Israel will resume the transfer of Palestinian tax revenue funds that it froze after a unity deal between rival Fatah and Hamas, Strategic Affairs Minister Moshe Yaalon said Monday.
"We have unblocked the funds because we have established that the agreement between Fatah and Hamas has had no effect, the security cooperation (between Israel and the Palestinian Authority) continues on the ground," Yaalon told Israeli public radio.
But Yaalon, who also serves as a member of Israel's security cabinet, said he could not rule out the possibility that the funds would be frozen in the future.
"We will continue to verify that the money is not going into the accounts of terrorist organizations. If we believe that is the case, we will stop the transfers again," he said.

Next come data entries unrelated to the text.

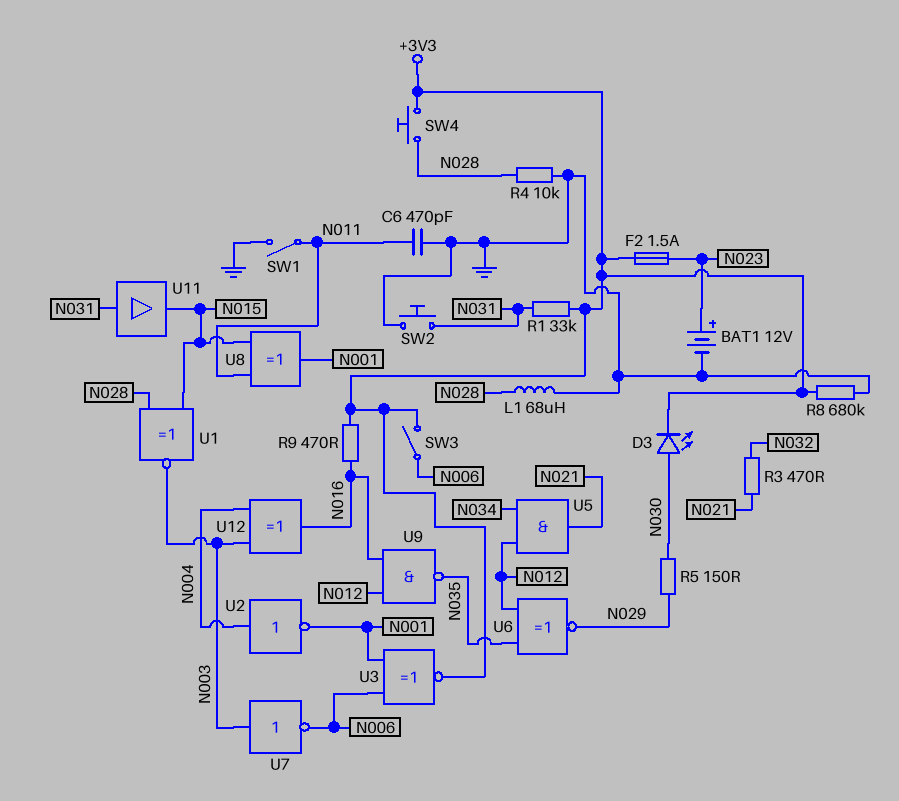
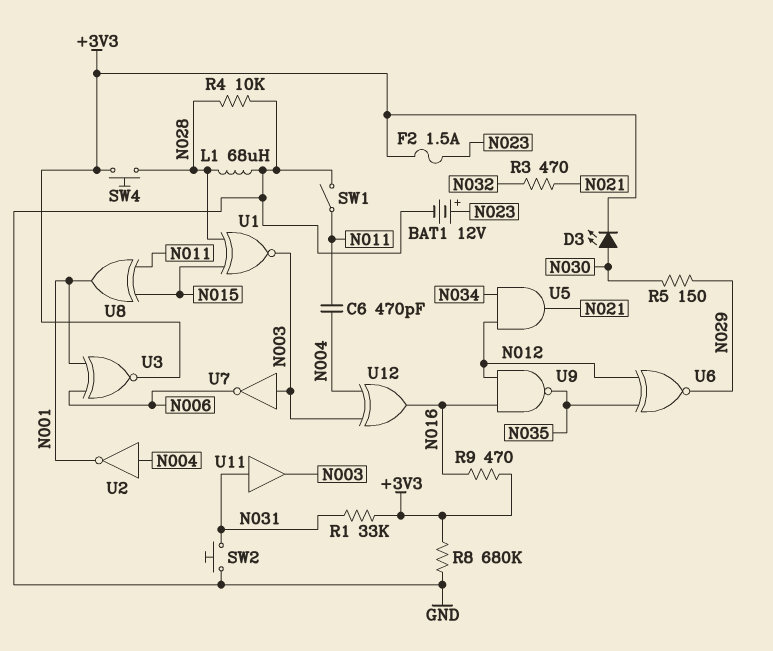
C6: 470pF (GND, N011) -> 470pF (N004, N011)
SW3: switch (+3V3, N006) -> none
U11: buffer (in N031, out N015) -> buffer (in N031, out N003)

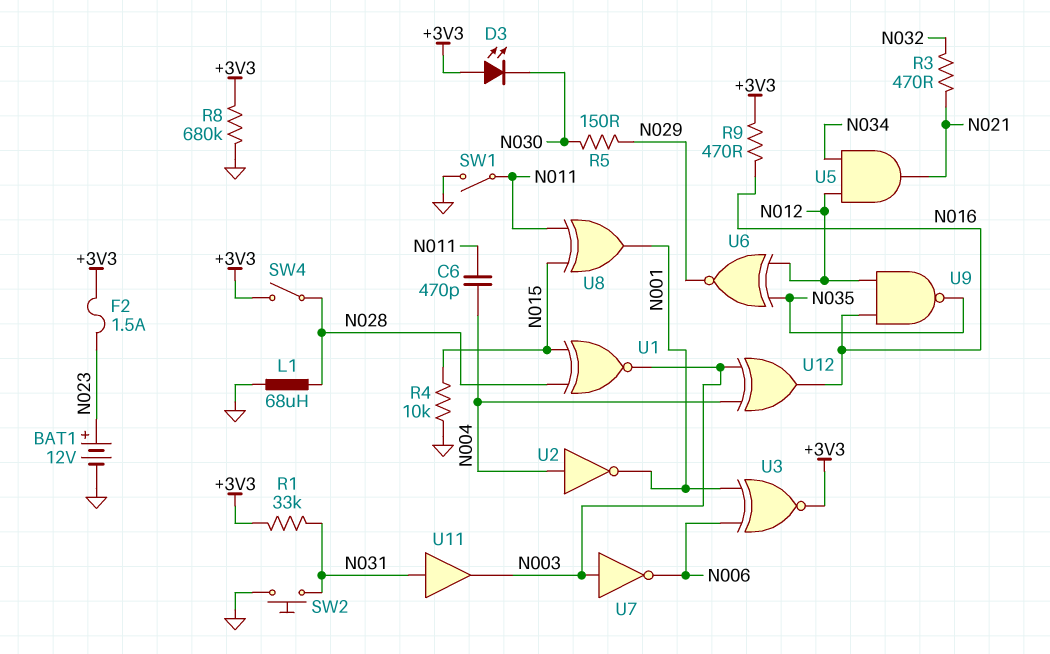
D3: LED (A N030, K +3V3) -> LED (A +3V3, K N030)
R4: 10k (GND, N028) -> 10k (GND, N015)
SW4: button (+3V3, N028) -> switch (+3V3, N028)

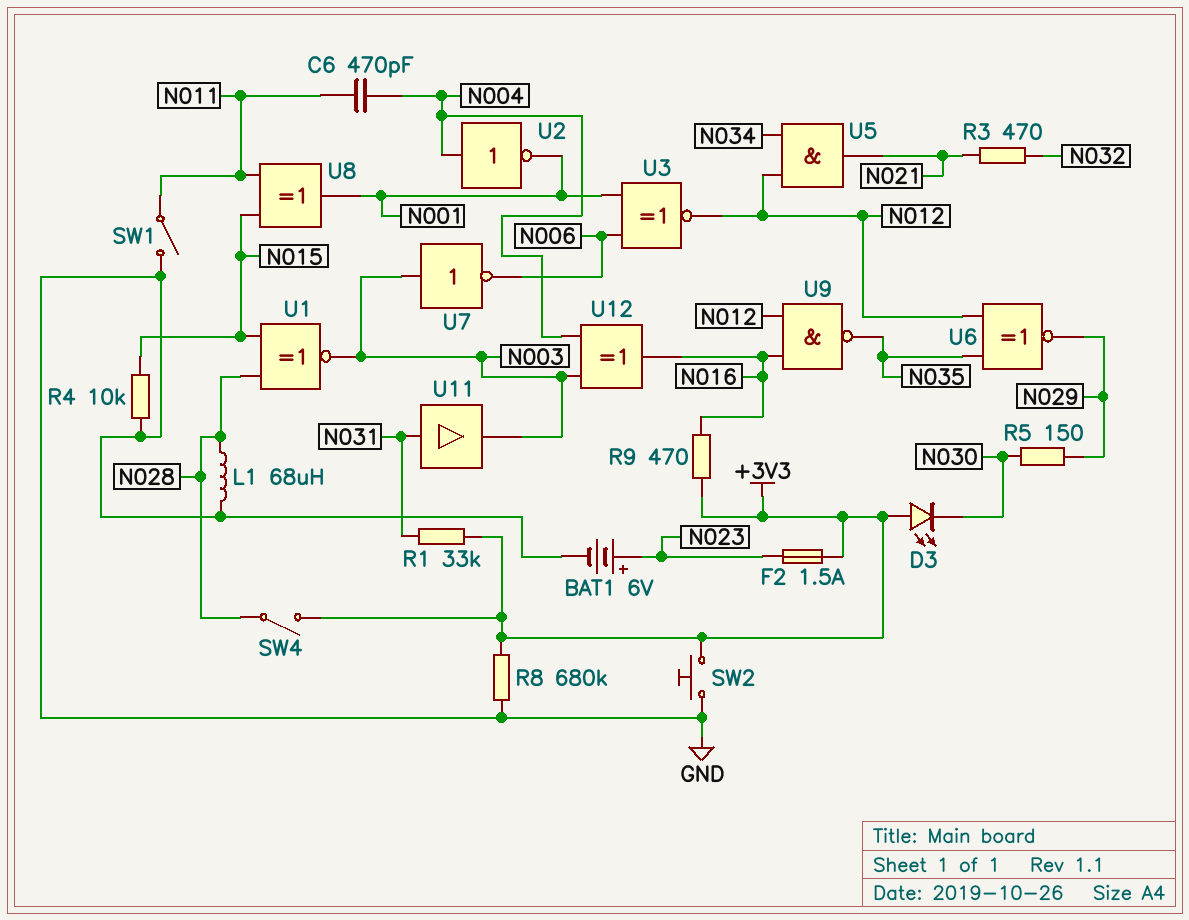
BAT1: 12V (plus N023, minus GND) -> 6V (plus N023, minus GND)
SW2: button (GND, N031) -> button (+3V3, GND)
U3: XNOR (in N001, in N006, out +3V3) -> XNOR (in N001, in N006, out N012)

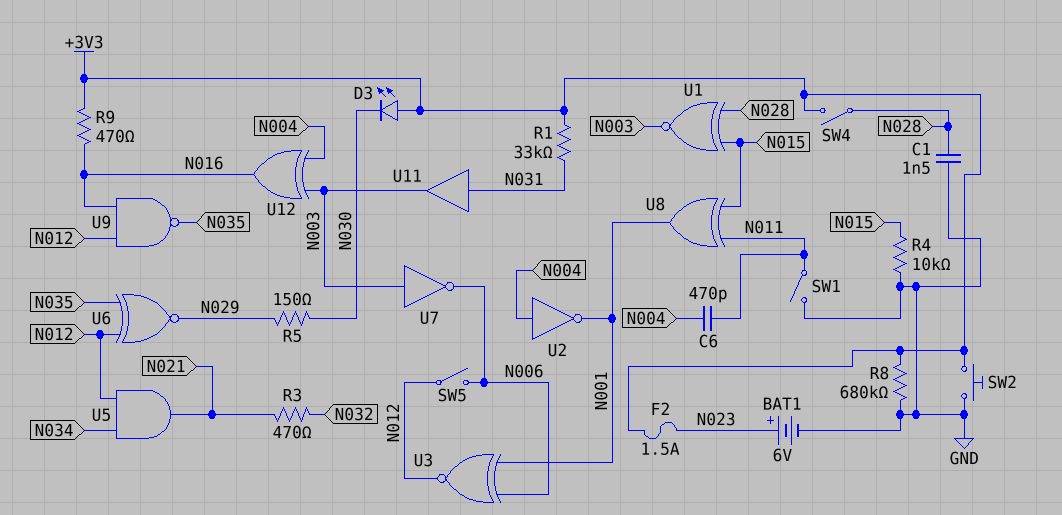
C1: none -> 1.5nF (GND, N028)
L1: 68uH (GND, N028) -> none
SW5: none -> switch (N006, N012)

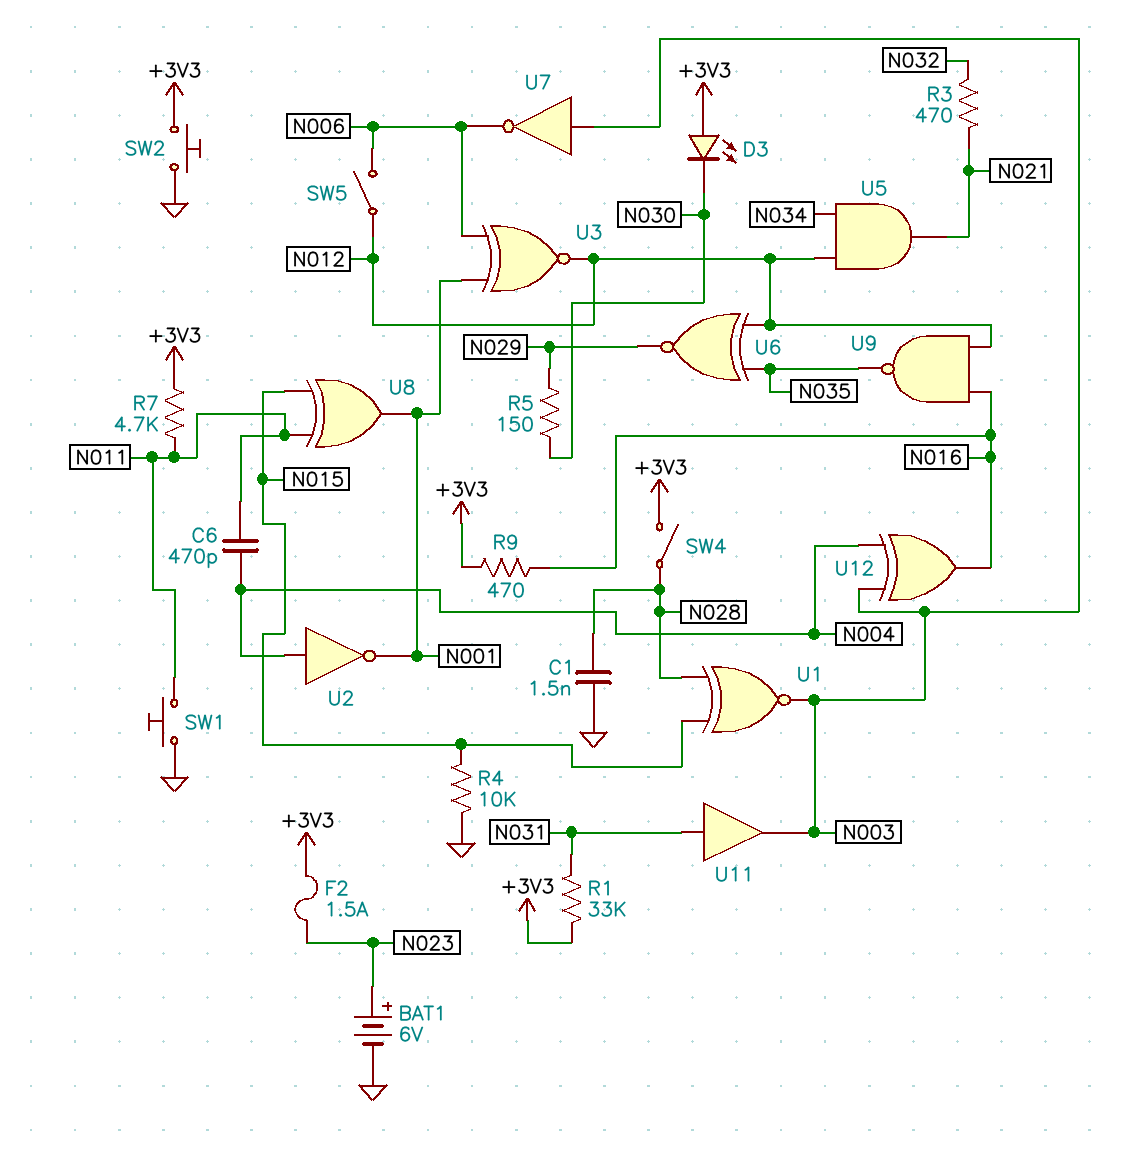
R7: none -> 4.7k (+3V3, N011)
R8: 680k (+3V3, GND) -> none
SW1: switch (GND, N011) -> button (GND, N011)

Israel announced on May 1 that it would delay the transfer of $86 million to the Palestinian Authority, in the wake of a surprise unity deal between the rival Fatah and Hamas Palestinian movements.
At the time, Israeli Finance Minister Yuval Steinitz said it would be up to Palestinian president Mahmud Abbas and Prime Minister Salam Fayyad to "prove" that the money would not fall into Hamas's hands.
He warned that any "communal fund would finance the terrorist activities of Hamas, and we want it established that there will be two separate funds."
On Sunday night, Fayyad's office said in a statement that they had been informed that the transfers would be resuming by U.S. Secretary of State Hillary Clinton and Tony Blair, the special envoy for the international Middle East negotiating Quartet.
"Fayyad received phone calls from U.S. Secretary of State Hillary Clinton and the Quartet special envoy Tony Blair, who informed him of the Israeli prime minister's decision to end the freeze on Palestinian Authority funds," it said.
Israel's decision to freeze the transfers was criticized across the international community, garnering objections from United Nations Secretary General Ban Ki-moon and European leaders.
It was also criticized by some members of the Israeli government who judged it hasty and warned it was a violation of Israel's obligation under the 1994 Paris Accords, which require the Jewish state to transfer Palestinian tax and custom revenue it collects at ports and border crossings.
The revenue accounts for around a third of the Palestinian Authority's budget and Fayyad had warned that the freeze left the government unable to pay the salaries of some 150,000 Palestinian government workers.